> **Textauszug**
......
Das IIoT von Hirschmann Automotive

Datenplattform zur Prozessoptimierung

Der Automobilzulieferer Hirschmann Automotive muss Produktionsdaten bis zu 15 Jahre lang aufheben. Eigentlich lästig, doch mit dem Rollout einer IIoT-Plattform wird die Aufbewahrungspflicht zum Sprungbrett für Optimierungen. Denn einlaufende Maschinendaten ermöglichen Applikationen wie Echtzeit-Monitoring, datenbasierte Problembewältigung und sogar KI-Analysen.

 (Bild: Senseforce GmbH)
(Bild: Senseforce GmbH)

Hirschmann Automotive ist ein international tätiger Automobilzulieferer mit Sitz in Rankweil. Das 1959 gegründete Unternehmen produziert und entwickelt Steckverbindungen, Kontaktierungs- und Sensorsysteme, Spezialkabel-Lösungen sowie Kunststoff-Umspritzungen von Kfz-Bauteilen. Die Hirschmann-Gruppe betreibt heute neun Werksstandorte in sieben Ländern. Die Kunden aus der Automobilbranche stellen steigende Anforderungen an die Nachverfolgbarkeit aller Produktionsschritte. „Wir müssen nachweisen, dass wir Komponenten und Produkte unter ganz bestimmten Bedingungen produziert haben und relevante Grenzwerte nicht überschritten wurden“, sagt Felix Salcher, IIoT Developer bei Hirschmann Automotive. Bei der Produktion von Spritzgussteilen überwacht der Automobilzulieferer z.B. die Zykluszeit, den Druck und die Temperatur, mit der die Bauteile produziert werden. Der Zulieferer bewahrt diese Daten bis zu 15 Jahren auf, um sie im Fehlerfall herausgeben zu können. „Klassische SQL-Datenbanken sind nicht der richtige Ort, um solche Daten zu speichern“, sagt Felix Salcher. „Wir haben uns daher nach geeigneten Lösungen umgesehen, um in den nächsten Jahren mit den schnell wachsenden Datenmengen umgehen zu können. Dabei ging es uns nicht nur darum, die Daten sicher aufzubewahren – sondern diese auch zu visualisieren, auszuwerten und so weitere Mehrwerte zu erzielen.“ Den Zuschlag erhielt schließlich die Firma Senseforce mit ihrer Datenplattform IndustrialOS.

Vergleich am Proof-of-Concept

Zuvor sah sich der Zulieferer verschiedene Cloud-Lösungen an. Die Produkte wurden dazu in Proof-of-Concept-Installationen evaluiert und verglichen. „Es war uns auch wichtig, dass sich die Cloud Lösung gut in unsere vorhandene SAP-Umgebung eingefügt hat“, sagt Sebastian Schuler, Global Head of Digitalization bei Hirschmann Automotive. „Wir nutzen unter anderem das SAP Manufacturing Execution System für die Steuerung unserer Produktion.“ „Bei uns gibt es viele Key-User im Produktionsumfeld, die ein großes Interesse an individuellen Datenauswertungen haben“, sagt Salcher. „Mit Low-Code-Tools an der Hand können sie ohne Programmieraufwand eigene Data-Apps für ihre Maschinen bauen.“ Für komplexere Datenauswertungen nutzt Hirschmann einen integrierten Script-Editor. Die Engine deckt mit R und Python die beiden für Statistik und Datenanalyse wichtigsten Sprachen ab. „Auch das war für uns ein wichtiges Kriterium, da wir damit auch Machine Learning-Algorithmen einbinden können, die derzeit in einem gemeinsamen Forschungsprojekt mit der Fachhochschule Vorarlberg entstehen“, sagt Schuler. „Künftig wollen wir die Datenbasis auch für Prozessfähigkeitsanalysen nutzen.“

Die Benutzerschnittstelle der IIoT-Applikation als Dashboard. (Bild: Senseforce GmbH)
......
> **Eingabedaten**
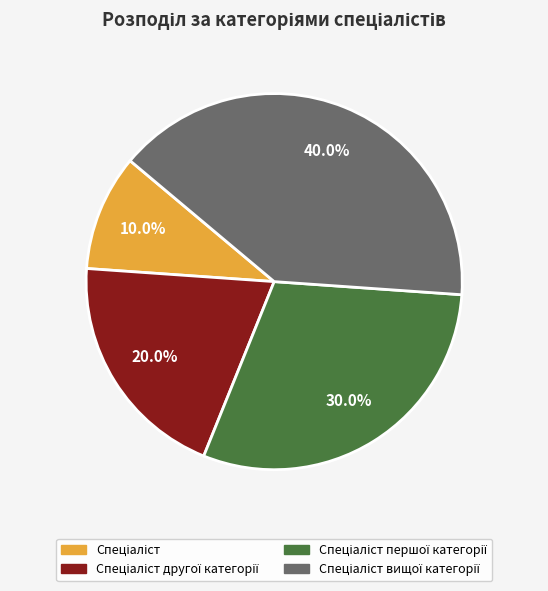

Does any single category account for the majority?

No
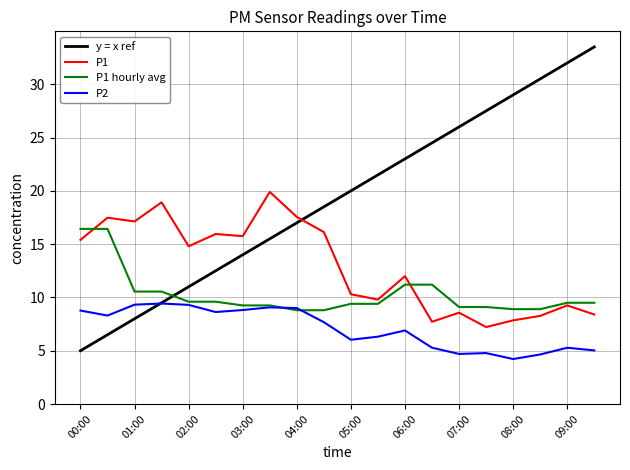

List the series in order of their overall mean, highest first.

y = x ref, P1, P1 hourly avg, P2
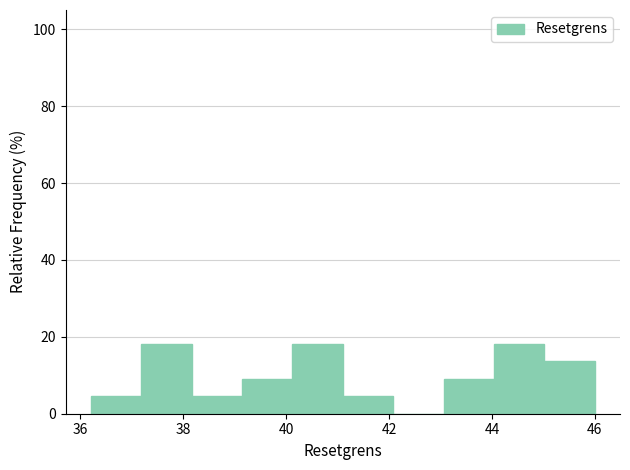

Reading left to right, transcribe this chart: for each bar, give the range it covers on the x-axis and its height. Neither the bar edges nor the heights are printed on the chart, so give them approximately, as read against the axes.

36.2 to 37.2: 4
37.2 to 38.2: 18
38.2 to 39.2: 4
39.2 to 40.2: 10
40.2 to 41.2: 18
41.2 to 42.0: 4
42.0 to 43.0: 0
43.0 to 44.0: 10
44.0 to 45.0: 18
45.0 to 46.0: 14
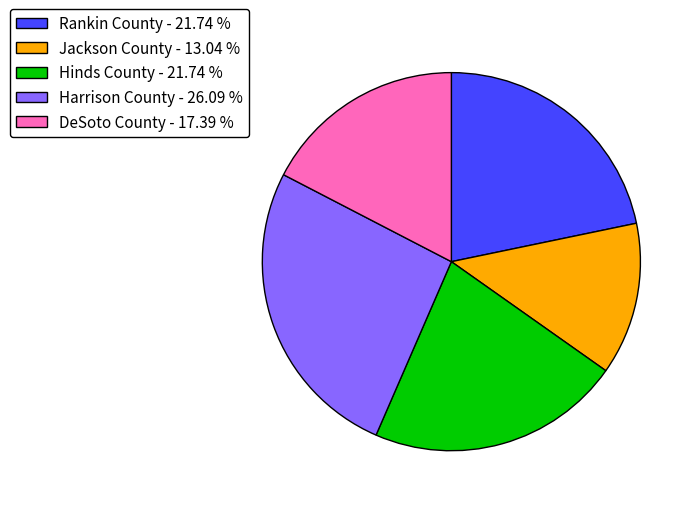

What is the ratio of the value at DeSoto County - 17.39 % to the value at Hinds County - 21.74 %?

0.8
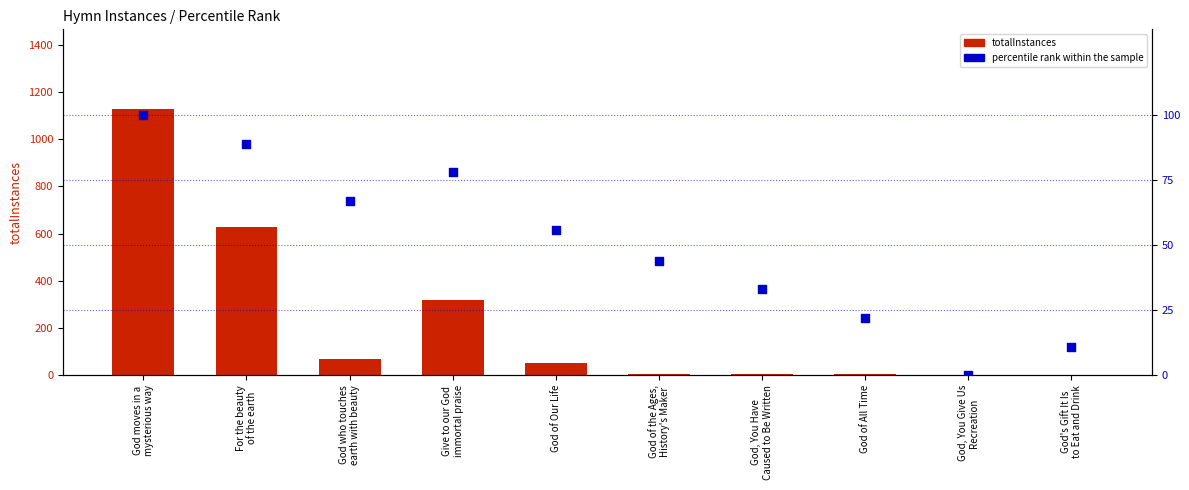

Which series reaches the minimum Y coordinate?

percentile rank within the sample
......
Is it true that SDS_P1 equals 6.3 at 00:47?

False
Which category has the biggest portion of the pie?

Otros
......
> **Arbeitsaufträge**
**1)** Übertrage den Satz „Die Hirschmann-Gruppe betreibt heute neun Werksstandorte in sieben Ländern.“ aus dem Text über Hirschmann Automotive ins Englische.
**2)** Zeige alle Zeilen der Einträge, in denen das Wort „series“ vorkommt.

> **Lösungen**
**1)** The Hirschmann Group currently operates nine plant locations in seven countries.

**2)**
List the series in order of their overall mean, highest first.
Which series reaches the minimum Y coordinate?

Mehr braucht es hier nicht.